Aynı hukuk fakültesinden mezun iki avukatın aynı davaya bakışlarındaki farklılık ya da iki inşaat mühendisinin sorumlu oldukları iki ayrı binanın depreme dayanıklılığı, hep evde kazanılan değerlere göre şekillenir.
Evler, okul gibi bir eğitim müfredatının yıllara, aylara saatlere bölündüğü ve sınıfta öğretmen tarafından öğretildiği yerler değil. Evlerimiz, bebeğimizin ilk çığlığını attığı ya da anneciğinin kucağında hastaneden ilk geldiği andan itibaren öğrenmenin her an devam ettiği gerçek birer eğitim yuvasıdır.
Bu okulun en önemli sınıfları da 'oturma odası' ve 'mutfak masası' öğretmenleri ise o mekânları beraber paylaştığı büyükleridir. Hepimiz hayatla ilgili tüm değerlerimizi orada kazandık ve yavrularımızı da orada eğitiyoruz.

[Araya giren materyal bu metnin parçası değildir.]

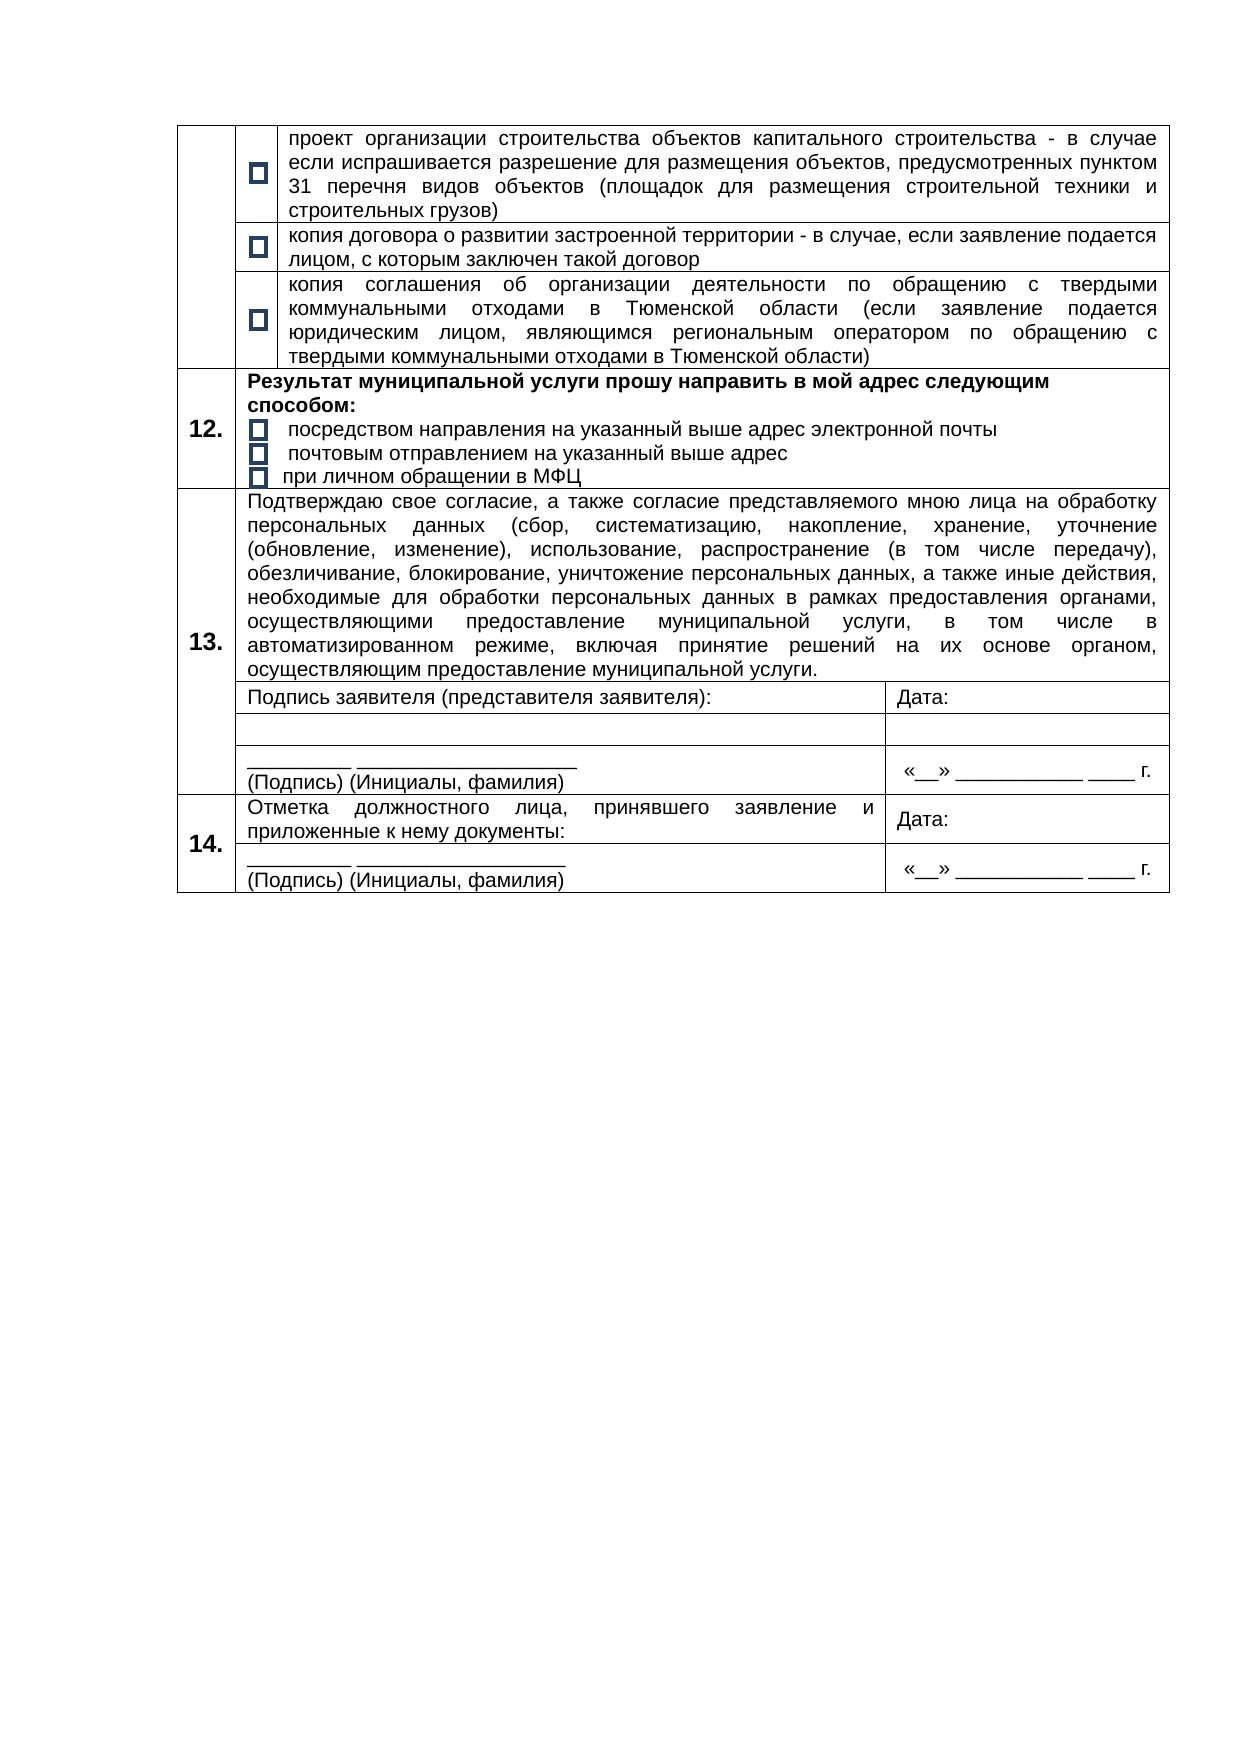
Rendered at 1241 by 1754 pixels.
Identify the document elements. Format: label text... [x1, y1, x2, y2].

table_cell _________ __________________ (Подпись) (Инициалы, фамилия) [236, 844, 885, 892]
table_cell проект организации строительства объектов капитального строительства - в случае если испрашивается разрешение для размещения объектов, предусмотренных пунктом 31 перечня видов объектов (площадок для размещения строительной техники и строительных грузов) [278, 126, 1169, 222]
table_cell «__» ___________ ____ г. [886, 844, 1169, 892]
table_cell копия договора о развитии застроенной территории - в случае, если заявление подается лицом, с которым заключен такой договор [278, 223, 1169, 271]
table_cell [178, 369, 235, 488]
table_cell [178, 489, 235, 794]
table_cell Подтверждаю свое согласие, а также согласие представляемого мною лица на обработку персональных данных (сбор, систематизацию, накопление, хранение, уточнение (обновление, изменение), использование, распространение (в том числе передачу), обезличивание, блокирование, уничтожение персональных данных, а также иные действия, необходимые для обработки персональных данных в рамках предоставления органами, осуществляющими предоставление муниципальной услуги, в том числе в автоматизированном режиме, включая принятие решений на их основе органом, осуществляющим предоставление муниципальной услуги. [236, 489, 1169, 681]
table_cell Дата: [886, 795, 1169, 843]
table_cell [236, 714, 885, 745]
table_cell Дата: [886, 682, 1169, 712]
table_cell Подпись заявителя (представителя заявителя): [236, 682, 885, 712]
table_cell «__» ___________ ____ г. [886, 746, 1169, 794]
table_cell [178, 126, 235, 367]
table_cell копия соглашения об организации деятельности по обращению с твердыми коммунальными отходами в Тюменской области (если заявление подается юридическим лицом, являющимся региональным оператором по обращению с твердыми коммунальными отходами в Тюменской области) [278, 272, 1169, 367]
table_cell Отметка должностного лица, принявшего заявление и приложенные к нему документы: [236, 795, 885, 843]
table_cell Результат муниципальной услуги прошу направить в мой адрес следующим способом: посредством направления на указанный выше адрес электронной почты почтовым отправлением на указанный выше адрес при личном обращении в МФЦ [236, 369, 1169, 488]
table_cell [236, 223, 277, 271]
table_cell [178, 795, 235, 892]
table_cell [236, 272, 277, 367]
table_cell [886, 714, 1169, 745]
table_cell _________ ___________________ (Подпись) (Инициалы, фамилия) [236, 746, 885, 794]
table_cell [236, 126, 277, 222]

Televizyonda akşam haberleri izlenirken, halının üzerinde kendi kendine oyuncakları ile oynayan yavrunuz;
Siz, patlayan bir bomba sonucu hayatını kaybeden hiç tanımadığınız insanlar için gözyaşı dökerken, merhamet ve acıma gibi duyguları,
Güneydoğu'da şehit olan bir asker için döktüğünüz gözyaşı ile vatanın, uğruna ölünebilecek kadar kutsal bir yer olduğunu,
Ekranda görünenlerin kıyafetleri ile ilgili yaptığınız yorumla, giyinmenin ölçülerini,
Televizyonda hangi programın izleneceğine karar verilirken, başkalarının istek ve arzularına anlayış göstermeyi,
Televizyonun kapatılıp ailece kitap okunan saatlerde, kitabın en büyük dost olduğunu,
Yemekten sonra, oturma odasında meyve yerken Allah'ın verdiği çeşit çeşit nimetlere şükretmesi gerektiğini,
Annesi, ablasının ödevine yardım ederken, 'toplamanın yalnız oyuncak toplamaktan ibaret olmadığını öğrenir...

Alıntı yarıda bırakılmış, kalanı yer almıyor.